> AIM OF THE EXERCISE: Copy each line below holding "local".

[Rendered images with source text]
========
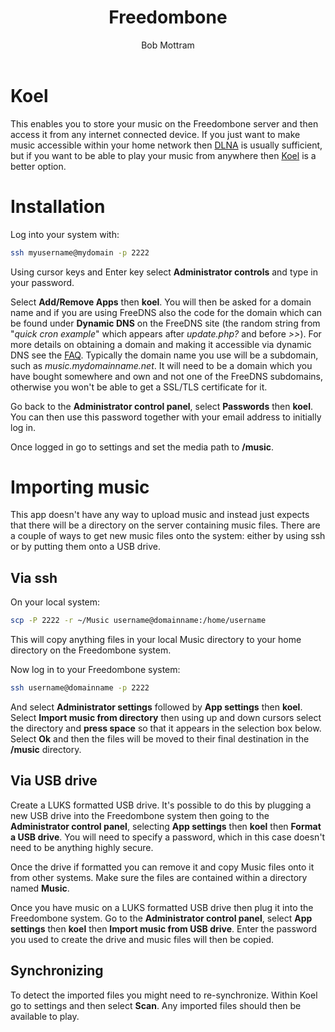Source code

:#+TITLE: Freedombone
#+AUTHOR: Bob Mottram
#+EMAIL: bob@freedombone.net
#+KEYWORDS: freedombone, koel, music
#+DESCRIPTION: How to use Koel
#+OPTIONS: ^:nil toc:nil
#+HTML_HEAD: <link rel="stylesheet" type="text/css" href="freedombone.css" />

#+attr_html: :width 80% :height 10% :align center
[[file:images/logo.png]]

* Koel

This enables you to store your music on the Freedombone server and then access it from any internet connected device. If you just want to make music accessible within your home network then [[./app_dlna.html][DLNA]] is usually sufficient, but if you want to be able to play your music from anywhere then [[https://koel.phanan.net][Koel]] is a better option.

#+attr_html: :width 80% :align center
[[file:images/koel.jpg]]

* Installation
Log into your system with:

#+begin_src bash
ssh myusername@mydomain -p 2222
#+end_src

Using cursor keys and Enter key select *Administrator controls* and type in your password.

Select *Add/Remove Apps* then *koel*. You will then be asked for a domain name and if you are using FreeDNS also the code for the domain which can be found under *Dynamic DNS* on the FreeDNS site (the random string from "/quick cron example/" which appears after /update.php?/ and before />>/). For more details on obtaining a domain and making it accessible via dynamic DNS see the [[./faq.html][FAQ]]. Typically the domain name you use will be a subdomain, such as /music.mydomainname.net/. It will need to be a domain which you have bought somewhere and own and not one of the FreeDNS subdomains, otherwise you won't be able to get a SSL/TLS certificate for it.

Go back to the *Administrator control panel*, select *Passwords* then *koel*. You can then use this password together with your email address to initially log in.

Once logged in go to settings and set the media path to */music*.

#+attr_html: :width 80% :align center
[[file:images/koelsettings.jpg]]

* Importing music

This app doesn't have any way to upload music and instead just expects that there will be a directory on the server containing music files. There are a couple of ways to get new music files onto the system: either by using ssh or by putting them onto a USB drive.

#+attr_html: :width 80% :align center
[[file:images/controlpanel/control_panel_koel.jpg]]

** Via ssh

On your local system:

#+begin_src bash
scp -P 2222 -r ~/Music username@domainname:/home/username
#+end_src

This will copy anything files in your local Music directory to your home directory on the Freedombone system.

Now log in to your Freedombone system:

#+begin_src bash
ssh username@domainname -p 2222
#+end_src

And select *Administrator settings* followed by *App settings* then *koel*. Select *Import music from directory* then using up and down cursors select the directory and *press space* so that it appears in the selection box below. Select *Ok* and then the files will be moved to their final destination in the */music* directory.

** Via USB drive

Create a LUKS formatted USB drive. It's possible to do this by plugging a new USB drive into the Freedombone system then going to the *Administrator control panel*, selecting *App settings* then *koel* then *Format a USB drive*. You will need to specify a password, which in this case doesn't need to be anything highly secure.

Once the drive if formatted you can remove it and copy Music files onto it from other systems. Make sure the files are contained within a directory named *Music*.

Once you have music on a LUKS formatted USB drive then plug it into the Freedombone system. Go to the *Administrator control panel*, select *App settings* then *koel* then *Import music from USB drive*. Enter the password you used to create the drive and music files will then be copied.

** Synchronizing
To detect the imported files you might need to re-synchronize. Within Koel go to settings and then select *Scan*. Any imported files should then be available to play.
========
> RESPONSE TO THIS EXERCISE:
On your local system:
This will copy anything files in your local Music directory to your home directory on the Freedombone system.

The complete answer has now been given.